The following is an all too familiar scenario for parents: your happy go lucky baby starts crying every time you leave the room and even though he or she is surrounded by familiar faces, nothing helps. As the crying gets more hysterical your anxiety levels increase and you have to resist the urge to return and lovingly cuddle your infant. Sound familiar? Well, this is as normal as puberty and there is really nothing to be alarmed about. Like puberty, it's a normal developmental stage children go through. This article suggests helpful ways to deal with this separation anxiety stage.
Separation anxiety generally affects children between the ages of 10-18 months but the intensity varies from child to child. For example, some parents are lucky and their children tend to transition easily while others have a major struggle on their hands trying to deal with the outbursts that usually come with separation. However, others will cry immediately after the parent leaves but they eventually settle down once they are distracted by play or they are soothed and reassured by a caregiver.

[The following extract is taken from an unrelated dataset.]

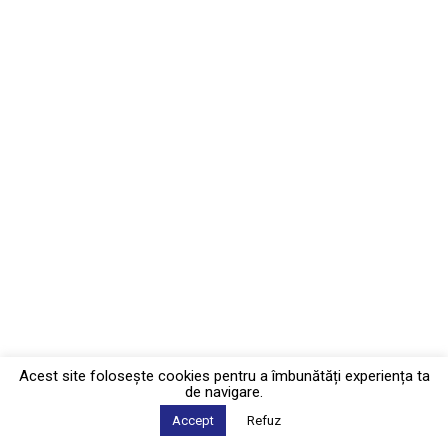
Acest site foloseşte cookies pentru a îmbunătăți experiența ta
de navigare.
Accept
Refuz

It is also important to note that there are certain life events that can be stressful for children and they may worsen separation anxiety, such as the arrival of a new brother or sister, any notable change in daily activities and, perhaps especially, if you move into a new home or change daycare.
Separation anxiety usually goes away by the time the child reaches two because by then children grasp the fact that their parents will eventually return.

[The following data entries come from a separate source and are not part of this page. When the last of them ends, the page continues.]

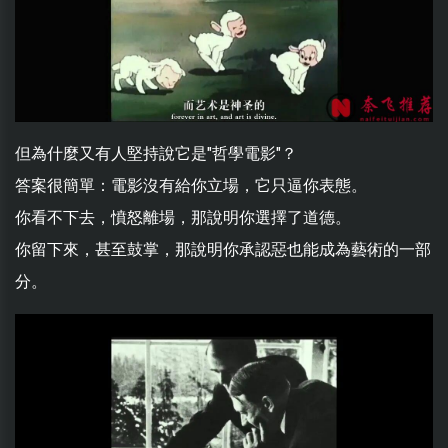
但為什麼又有人堅持說它是"哲學電影"？
答案很簡單：電影沒有給你立場，它只逼你表態。
你看不下去，憤怒離場，那說明你選擇了道德。
你留下來，甚至鼓掌，那說明你承認惡也能成為藝術的一部
分。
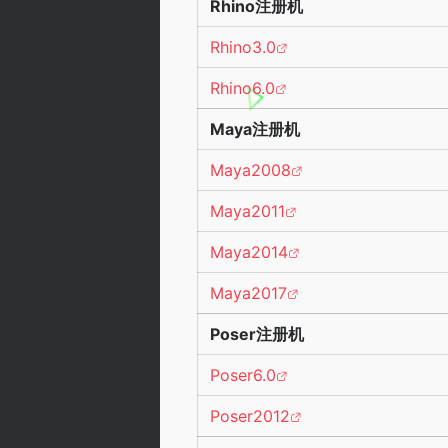
Rhino注册机
Rhino3.0
Rhino6.0
Maya注册机
Maya2008
Maya2011
Maya2014
Maya2017
Poser注册机
Poser6.0
Poser2012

Nevertheless, there are some things that you can do to reassure your child and reduce separation anxiety.
Leave Your Child Briefly
Leave the child briefly from time to time but assure them that you will return soon. If he or she cries or throws a tantrum make sure they can hear your voice even if they cannot see you and resist the urge to return to cuddle as this will only give rise to more separation anxiety.
The child will more than likely try to find you or may decide to explore their surroundings in your absence and you should allow them to because they will develop a degree of independence and this a necessary developmental milestone.
Plan Your Exit
Ensure that before you leave your child is well fed, well rested (and, if possible) that they are not sick as they are less likely to be fussy in these situations. It will also put your mind at ease knowing that despite the cries they are fine. Establish a routine and be sure to leave only after these things are done and your child will eventually settle down.
Make It Comfy
Give your child something that will capture their interest since positive distractions will reduce separation anxiety. Find something that your child loves and hand it to them just before you pop out or do a little “magic“ to peak their interest and make the object appear when they are on the verge of crying. You should also tell them that you will spend quality fun time together when you return - don't break your promise. Following through will, with time, reassure them and give them something to look forward to.
Say When You Will Return
Always express that your exit is temporary and state clearly when you will be back in a way they can understand. For example, tell them “I'll be back after breakfast" or “dinner".
Separation anxiety will eventually go away, but in the meantime, the above ideas should help to increase the pace and lighten the process.